-- Bloque de texto --
_____

En
los últimos años, Brasil ha pasado de ser la gran esperanza de los BRICs a
convertirse en un país en crisis, con serios problemas de gobernabilidad, con
una clase política seriamente cuestionada e inquietud entre los cuadros
militares; sin que las elecciones presidenciales del próximo mes de octubre
parezcan aportar alguna solución.
Frecuentemente toda referencia
a Brasil suele definirlo como “el gigante
sudamericano”. Ello se debe a que en su territorio, población y producto
bruto constituyen aproximadamente la mitad del total del subcontinente.
Por lo tanto, cualquier crisis
recesiva, más si se presenta acompañada de problemas de gobernabilidad, genera
serias repercusiones en el resto de los países de la región, en especial en
Argentina un importante socio comercial de Brasil.
Las convulsiones sociales
comenzaron en Brasil en 2013, con las protestas callejeras detonadas
inicialmente por el incremento en las tarifas del transporte público, a ello se
sumó pronto el rechazo a los grandes gastos originados por la organización de
la Copa Mundial de Futbol (2014) y los Juegos Olímpicos (2016).
Aunque la presidenta Dilma
Rousseff logró, por escaso margen, la reelección en 2014, su segundo periodo
presidencial pronto entró en crisis tanto por los problemas económicos – alta
inflación, desocupación y reducción del crecimiento del PBI- como por las
denuncias de corrupción conocidas como “mensalȃo”

_____

-- Tareas a realizar --
**a)** Copia sin cambios todo lo que va en el texto sobre la crisis de Brasil desde "Frecuentemente toda referencia" hasta "Juegos Olímpicos (2016).".
**b)** Prosigue el texto sobre la crisis de Brasil a partir del punto en que termina.

-- Datos de entrada --
_____

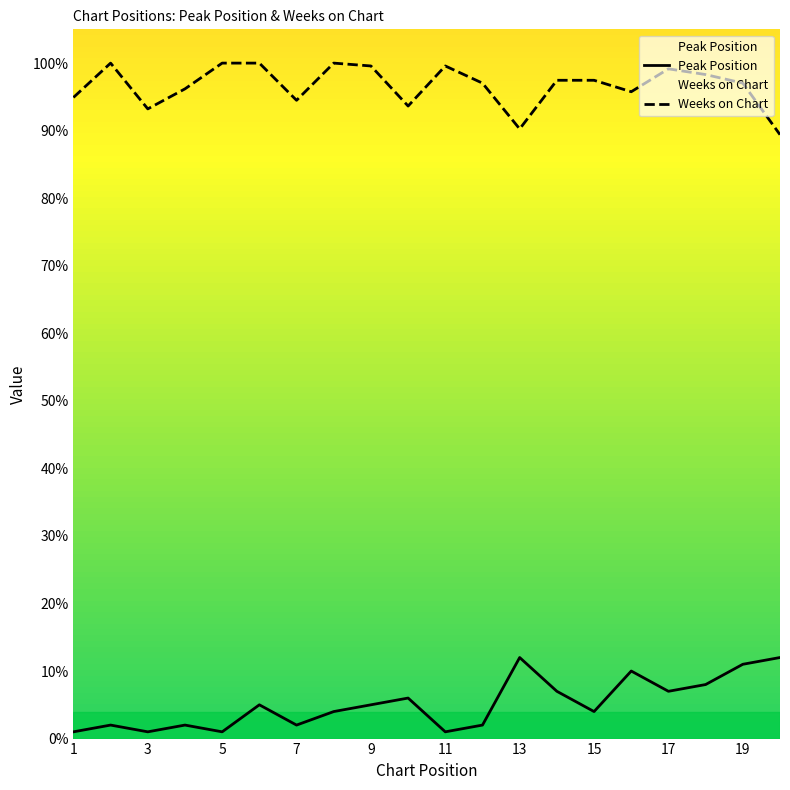

True or false: Peak Position has a value of 2.0 at 7.

True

_____

-- Problemas resueltos --
**a)**
Frecuentemente toda referencia
a Brasil suele definirlo como “el gigante
sudamericano”. Ello se debe a que en su territorio, población y producto
bruto constituyen aproximadamente la mitad del total del subcontinente.
Por lo tanto, cualquier crisis
recesiva, más si se presenta acompañada de problemas de gobernabilidad, genera
serias repercusiones en el resto de los países de la región, en especial en
Argentina un importante socio comercial de Brasil.
Las convulsiones sociales
comenzaron en Brasil en 2013, con las protestas callejeras detonadas
inicialmente por el incremento en las tarifas del transporte público, a ello se
sumó pronto el rechazo a los grandes gastos originados por la organización de
la Copa Mundial de Futbol (2014) y los Juegos Olímpicos (2016).

**b)**
-asignaciones mensuales- y “lava jato”
-lavadero de autos-, que involucraban a miembros del partido de gobierno y erosionaban
su base de apoyo en el Congreso. Hacia 2015, la gobernabilidad del país entró
en crisis.
En diciembre de 2015,
comenzaron las denuncias del llamado “Caso
Odebrecht” que reveló una gigantesca trama de sobornos. El escándalo de la
mayor empresa constructora de obras públicas e Brasil, como un huracán
conmocionó a la clase política de los doce países de América Latina y África
involucrados en la denuncia.
En algunos casos termino con
la renuncia de presidentes (el peruano Pedro Pablo Kuczynski y el
vicepresidente ecuatoriano Jorge Glas) y el procesamiento y encarcelamiento de
decenas de políticos sudamericanos (los expresidentes peruanos Ollanta Humala,
Alan García Pérez, Alejandro Toledo entre los más notorios pero en modo alguno
los únicos).
Aunque las investigaciones del
“Caso Odebrecht” no se llevaron a
cabo en todos los países involucrados. El gobierno de Nicolás Maduro en Venezuela,
por ejemplo, negó todas las denuncias y nunca investigó el caso.
En Brasil, la presidenta Vilma
Rousseff finalmente fue destituida por el Congreso en 2016 y su predecesor y
mentor político, la figura más carismática y con mayor apoyo electoral del país,
el populista Luis Inácio “Lula” da
Silva terminó preso, en abril de 2018, por denuncias de corrupción. Deberá
cumplir una condena de doce años cárcel por corrupción y blanqueo de
dinero.
Con elecciones presidenciales
en octubre de este año, la única certeza sobre el rumbo futuro de Brasil es la
incertidumbre.
Aunque la economía presenta signos
de recuperación, el actual presidente, Michael Temer del Movimiento Democrático
Brasileño (MDB), sólo recibe el 7% de apoyo de la población y tiene diversas
causas abiertas ante la justicia.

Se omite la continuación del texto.